C- RAMAZAN KUR'ÂN'IN OKUNMASI VE YAŞANMASI GEREKEN AYDIR
Sevgili Peygamberimiz, 23 yıllık vahiy süreci içinde her yıl kendisine indirilen Kur'ân sûreleri âyetlerini, bu âyetleri getiren Cibrîl ile mukabele yöntemiyle yani karşılıklı olarak okurdu. Ramazan ayında mukabele okumak geleneğimiz buradan gelmektedir. Bu sebeple müminler de kendilerine indirilen ve inanmak, anlamak, yaşamak ve ilkelerini duyurmakla görevli oldukları Kur'ân'ı düşünerek okumakla yükümlüdürler. Onu okurken onun görevleştirdiği; meselâ namaz, zekât, adalet, sözleşmelere bağlılık ve merhamet gibi vazîfelere fiilen yönelmeli; yasakladığı zulüm, zina, faiz, kibir ve yalan gibi eylemlerden kaçınmalıdır. Bu sebeple Ramazan, bütün organlarımıza oruç tutturularak öz benliklerimize Kur'ân terbiyesi uygulanacak aydır.

D- RAMAZAN KADİR GECESİ'Nİ İÇİNE ALAN AYDIR
Kadir Gecesi, bin ayda yapılabilecek hayırların sevabına erdirici ilâhi bir rahmet gecesidir, O, yüceliği Kur'ân'da özel bir sûre ile açıklanmış Ramazan ayına özgü bir gecedir. Kur'ân'ın da indirilmeye başlandığı gecedir.

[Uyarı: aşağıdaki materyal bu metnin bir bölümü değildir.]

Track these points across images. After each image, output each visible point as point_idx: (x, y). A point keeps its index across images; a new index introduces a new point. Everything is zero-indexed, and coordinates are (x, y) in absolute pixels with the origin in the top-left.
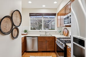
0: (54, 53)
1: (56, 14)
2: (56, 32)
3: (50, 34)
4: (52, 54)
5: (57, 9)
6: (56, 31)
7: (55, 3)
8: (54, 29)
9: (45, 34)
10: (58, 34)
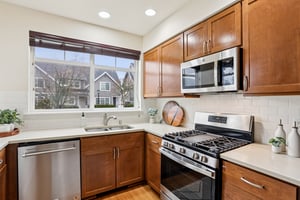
0: (142, 188)
1: (139, 53)
2: (139, 114)
3: (120, 122)
4: (137, 194)
5: (142, 37)
6: (140, 109)
7: (150, 13)
8: (132, 106)
9: (102, 126)
10: (148, 121)
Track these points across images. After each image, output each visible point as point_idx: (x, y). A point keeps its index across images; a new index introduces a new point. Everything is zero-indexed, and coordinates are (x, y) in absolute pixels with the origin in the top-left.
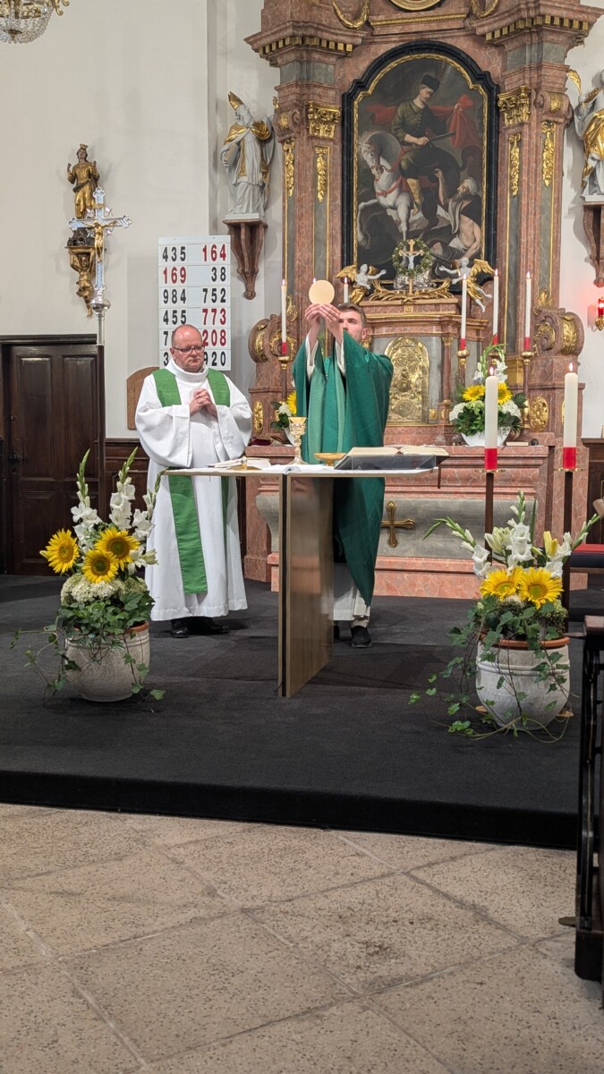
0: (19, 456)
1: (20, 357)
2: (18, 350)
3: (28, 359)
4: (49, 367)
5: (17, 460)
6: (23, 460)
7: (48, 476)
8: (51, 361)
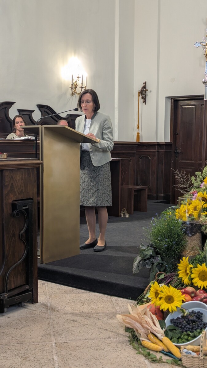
0: (179, 151)
1: (182, 106)
2: (181, 103)
3: (185, 107)
4: (195, 110)
5: (178, 153)
6: (181, 152)
7: (191, 160)
8: (195, 107)
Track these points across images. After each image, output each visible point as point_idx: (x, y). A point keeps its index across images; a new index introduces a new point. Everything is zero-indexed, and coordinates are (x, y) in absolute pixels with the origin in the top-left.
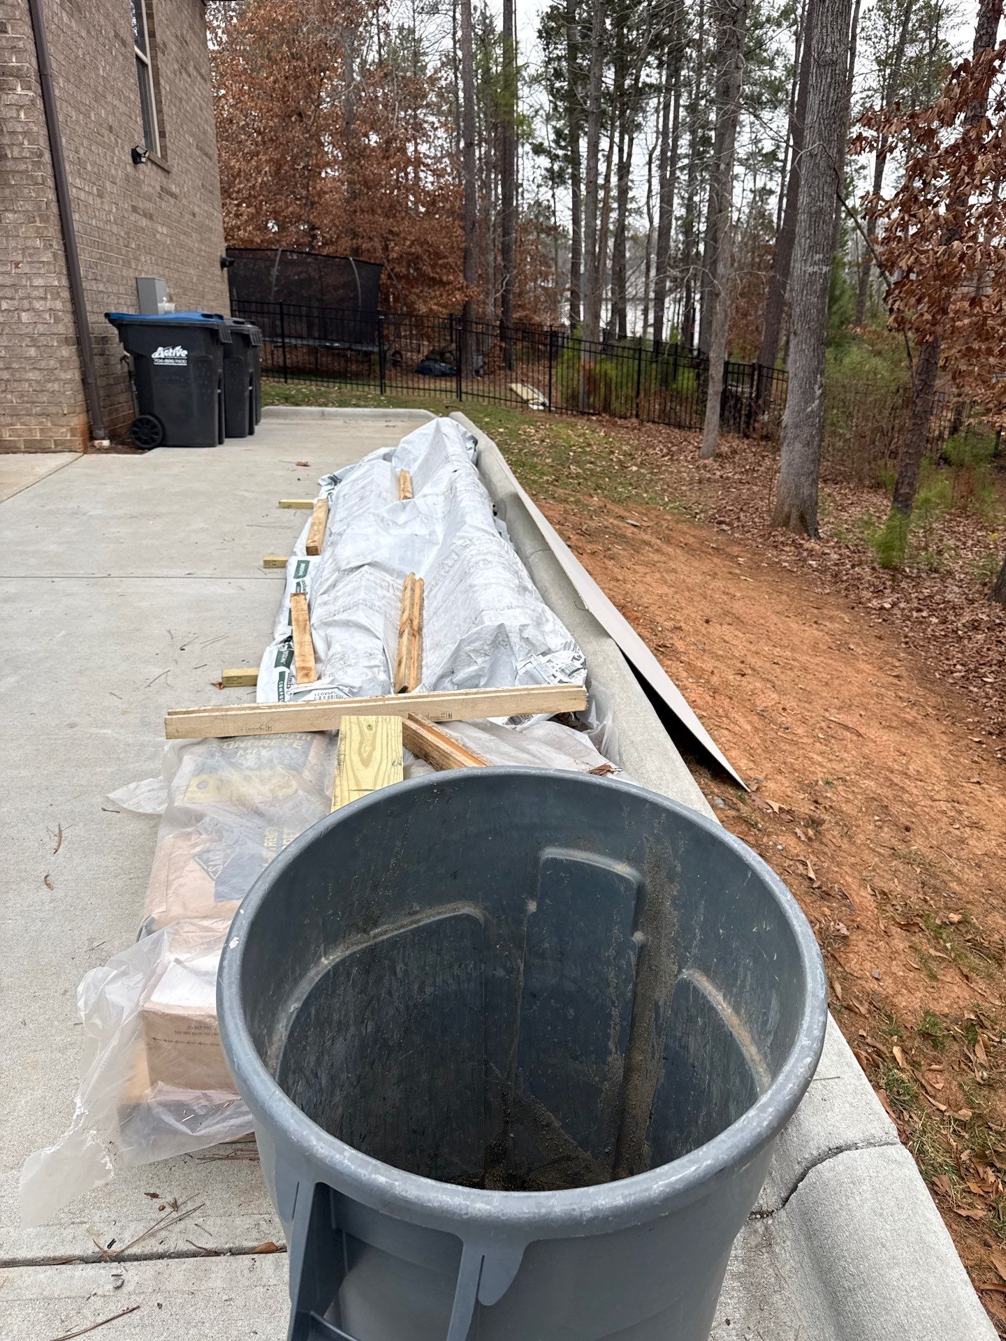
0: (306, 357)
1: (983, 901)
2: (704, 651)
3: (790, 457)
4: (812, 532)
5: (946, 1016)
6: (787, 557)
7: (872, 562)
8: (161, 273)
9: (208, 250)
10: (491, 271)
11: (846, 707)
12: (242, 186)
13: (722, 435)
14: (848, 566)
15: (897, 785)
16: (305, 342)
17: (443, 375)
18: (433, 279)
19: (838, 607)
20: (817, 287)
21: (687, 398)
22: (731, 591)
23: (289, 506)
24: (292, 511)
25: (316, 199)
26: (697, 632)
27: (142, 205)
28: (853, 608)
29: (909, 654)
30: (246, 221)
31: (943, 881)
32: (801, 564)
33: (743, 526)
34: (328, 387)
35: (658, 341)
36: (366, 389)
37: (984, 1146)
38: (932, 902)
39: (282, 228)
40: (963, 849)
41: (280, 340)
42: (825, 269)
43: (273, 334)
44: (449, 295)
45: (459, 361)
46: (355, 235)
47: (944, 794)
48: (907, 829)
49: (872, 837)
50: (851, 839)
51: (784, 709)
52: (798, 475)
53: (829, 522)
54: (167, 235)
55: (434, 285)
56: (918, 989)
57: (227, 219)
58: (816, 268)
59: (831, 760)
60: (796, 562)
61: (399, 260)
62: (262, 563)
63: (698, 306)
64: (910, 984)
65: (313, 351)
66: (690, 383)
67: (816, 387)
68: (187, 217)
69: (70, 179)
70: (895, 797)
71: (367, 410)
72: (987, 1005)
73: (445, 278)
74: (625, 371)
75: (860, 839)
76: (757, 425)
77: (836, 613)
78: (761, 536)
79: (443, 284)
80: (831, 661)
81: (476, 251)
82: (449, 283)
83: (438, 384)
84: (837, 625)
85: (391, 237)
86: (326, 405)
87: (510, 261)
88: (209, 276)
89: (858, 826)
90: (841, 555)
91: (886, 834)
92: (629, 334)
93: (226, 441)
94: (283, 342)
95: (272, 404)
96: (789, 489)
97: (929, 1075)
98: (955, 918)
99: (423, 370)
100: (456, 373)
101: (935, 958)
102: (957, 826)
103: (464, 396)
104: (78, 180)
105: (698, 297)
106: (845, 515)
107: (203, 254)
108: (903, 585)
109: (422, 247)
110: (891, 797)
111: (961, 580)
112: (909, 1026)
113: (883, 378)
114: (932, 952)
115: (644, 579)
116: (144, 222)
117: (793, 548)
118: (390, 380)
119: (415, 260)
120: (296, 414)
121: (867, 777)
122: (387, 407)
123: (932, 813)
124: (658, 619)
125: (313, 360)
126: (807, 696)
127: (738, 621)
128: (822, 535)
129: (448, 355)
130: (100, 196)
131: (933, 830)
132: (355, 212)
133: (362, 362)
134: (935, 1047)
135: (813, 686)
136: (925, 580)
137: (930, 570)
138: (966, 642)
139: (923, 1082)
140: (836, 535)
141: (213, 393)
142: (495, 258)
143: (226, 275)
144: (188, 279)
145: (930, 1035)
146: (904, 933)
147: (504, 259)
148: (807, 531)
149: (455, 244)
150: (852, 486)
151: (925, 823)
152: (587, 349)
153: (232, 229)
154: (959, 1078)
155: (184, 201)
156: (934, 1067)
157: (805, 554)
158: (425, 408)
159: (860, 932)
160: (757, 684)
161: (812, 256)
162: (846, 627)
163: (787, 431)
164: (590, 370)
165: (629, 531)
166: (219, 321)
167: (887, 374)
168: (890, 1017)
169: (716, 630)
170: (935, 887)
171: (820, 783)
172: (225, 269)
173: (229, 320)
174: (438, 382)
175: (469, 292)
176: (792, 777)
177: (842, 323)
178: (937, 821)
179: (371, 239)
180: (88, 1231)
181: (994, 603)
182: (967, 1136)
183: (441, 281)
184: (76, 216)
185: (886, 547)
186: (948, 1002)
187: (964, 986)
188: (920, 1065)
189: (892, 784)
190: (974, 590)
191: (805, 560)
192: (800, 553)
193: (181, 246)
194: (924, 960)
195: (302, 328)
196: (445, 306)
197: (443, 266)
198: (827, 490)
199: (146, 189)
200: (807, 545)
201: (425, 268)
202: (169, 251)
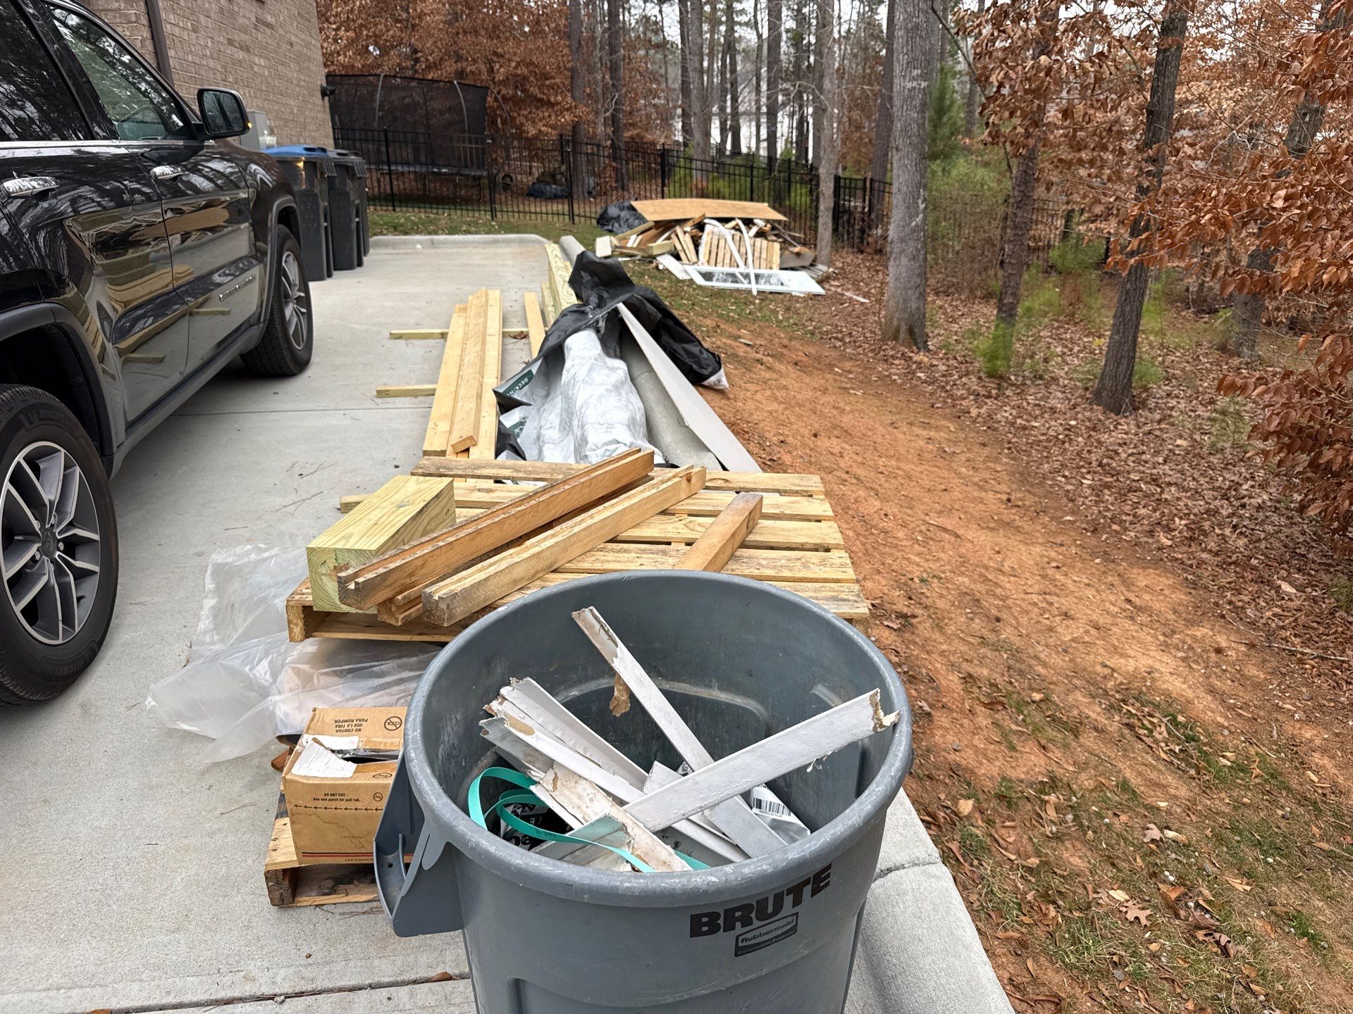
0: (413, 183)
1: (1066, 681)
2: (811, 463)
3: (898, 269)
4: (921, 345)
5: (1022, 781)
6: (897, 370)
7: (979, 371)
8: (260, 105)
9: (307, 79)
10: (599, 90)
11: (946, 511)
12: (340, 9)
13: (837, 251)
14: (956, 377)
15: (990, 580)
16: (412, 169)
17: (555, 197)
18: (541, 100)
19: (945, 417)
20: (917, 102)
21: (801, 214)
22: (841, 405)
23: (400, 337)
24: (402, 341)
25: (417, 21)
26: (804, 445)
27: (239, 37)
28: (959, 417)
29: (1011, 459)
30: (346, 46)
31: (1030, 666)
32: (910, 377)
33: (855, 342)
34: (437, 213)
35: (771, 158)
36: (477, 214)
37: (1049, 887)
38: (1016, 684)
39: (384, 51)
40: (1051, 637)
41: (386, 167)
42: (924, 84)
43: (379, 162)
44: (557, 116)
45: (570, 183)
46: (459, 58)
47: (1036, 588)
48: (998, 620)
49: (963, 628)
50: (940, 629)
51: (886, 515)
52: (906, 289)
53: (939, 334)
54: (264, 67)
55: (542, 106)
56: (997, 759)
57: (325, 45)
58: (915, 84)
59: (927, 560)
60: (906, 375)
61: (504, 83)
62: (375, 393)
63: (811, 120)
64: (990, 755)
65: (420, 177)
66: (803, 199)
67: (920, 201)
68: (285, 47)
69: (163, 16)
70: (988, 592)
71: (477, 237)
72: (1062, 771)
73: (552, 99)
74: (738, 188)
75: (951, 629)
76: (870, 240)
77: (943, 423)
78: (872, 351)
79: (551, 105)
80: (934, 469)
81: (583, 70)
82: (557, 103)
83: (549, 207)
84: (942, 434)
85: (495, 59)
86: (436, 233)
87: (619, 80)
88: (310, 106)
89: (951, 619)
90: (948, 366)
91: (977, 624)
92: (744, 150)
93: (335, 273)
94: (390, 169)
95: (381, 233)
96: (897, 303)
97: (1003, 831)
98: (1037, 697)
99: (534, 193)
100: (568, 196)
101: (1016, 732)
102: (1047, 616)
103: (576, 219)
104: (171, 16)
105: (811, 110)
106: (955, 327)
107: (302, 83)
108: (1008, 392)
109: (527, 68)
110: (984, 592)
111: (1065, 386)
112: (986, 790)
113: (990, 189)
114: (1014, 727)
115: (755, 397)
116: (241, 55)
117: (902, 361)
118: (501, 204)
119: (521, 82)
120: (405, 243)
121: (962, 574)
122: (499, 233)
123: (1024, 605)
124: (767, 434)
125: (420, 186)
126: (909, 502)
127: (846, 433)
128: (931, 347)
129: (558, 177)
130: (195, 30)
131: (1024, 620)
132: (458, 33)
133: (472, 187)
134: (1009, 806)
135: (916, 492)
136: (1029, 386)
137: (1035, 377)
138: (1067, 445)
139: (996, 836)
140: (944, 346)
141: (319, 225)
142: (604, 77)
143: (327, 104)
144: (288, 110)
145: (1005, 797)
146: (988, 712)
147: (612, 78)
148: (916, 344)
149: (561, 64)
150: (963, 297)
151: (1016, 614)
152: (699, 167)
153: (331, 54)
154: (1030, 833)
155: (281, 31)
156: (1008, 824)
157: (914, 366)
158: (537, 234)
159: (944, 710)
160: (861, 493)
161: (911, 72)
162: (952, 436)
163: (893, 245)
164: (702, 189)
165: (741, 351)
166: (322, 154)
167: (994, 185)
168: (969, 784)
169: (823, 443)
170: (1020, 670)
171: (916, 580)
172: (326, 98)
173: (333, 153)
174: (550, 204)
175: (578, 112)
176: (889, 576)
177: (952, 134)
178: (1027, 612)
179: (474, 61)
180: (244, 977)
181: (1095, 407)
182: (1033, 880)
183: (549, 101)
184: (171, 53)
185: (992, 356)
186: (1025, 769)
187: (1041, 756)
188: (995, 823)
189: (986, 580)
190: (1077, 395)
191: (914, 373)
192: (909, 366)
193: (280, 77)
194: (1005, 734)
195: (408, 152)
196: (553, 127)
197: (552, 87)
198: (939, 303)
199: (241, 21)
200: (916, 358)
201: (532, 89)
202: (268, 83)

Başlı başına bir konu olan Kadir Gecesi'ne ilişkin olarak Ramazan'ın bu ilk günlerinde bazı hatırlatmalar yapma gereğini duyuyoruz: Kadir Gecesi, Ramazan geceleri içinde olmakla birlikte hangi gece olduğu bildirilmeyen bir gecedir. Bu sebeple onu yalnızca 27. gece olarak görme yanılgısına düşmemeliyiz. Kadir Gecesi'ni değerlendirerek hayırlarla dolu uzun bir ömürde kazanılabilecek sevaplara erebilmek için Ramazan gecelerinde faydasız televizyon programlarından sakınmalı; dedikodu yapılmamalıdır. Asla içki içilmemelidir. Her gece, yatsı namazını mümkünse teravih namazı ile birlikte kılmalı, düzenli olarak sahûra kalkmalı, bir süre ibâdet edip sabah namazını evde veya cemâatle camide kılmalıyız. Ramazan gecelerinde, ana-babakardeş gibi yakın çevremize olsun iftar vermeli, başta fitre-zekât olmak üzere yardım etmeli, akraba ve dostlarımızı telefonla olsun aramalı, böylece gönül kazanarak duâ almalıyız. Bütün bunları yapmalıyız ki hangi gece olursa olsun Kadir Gecesi'ne ermiş ve onu değerlendirmiş olalım.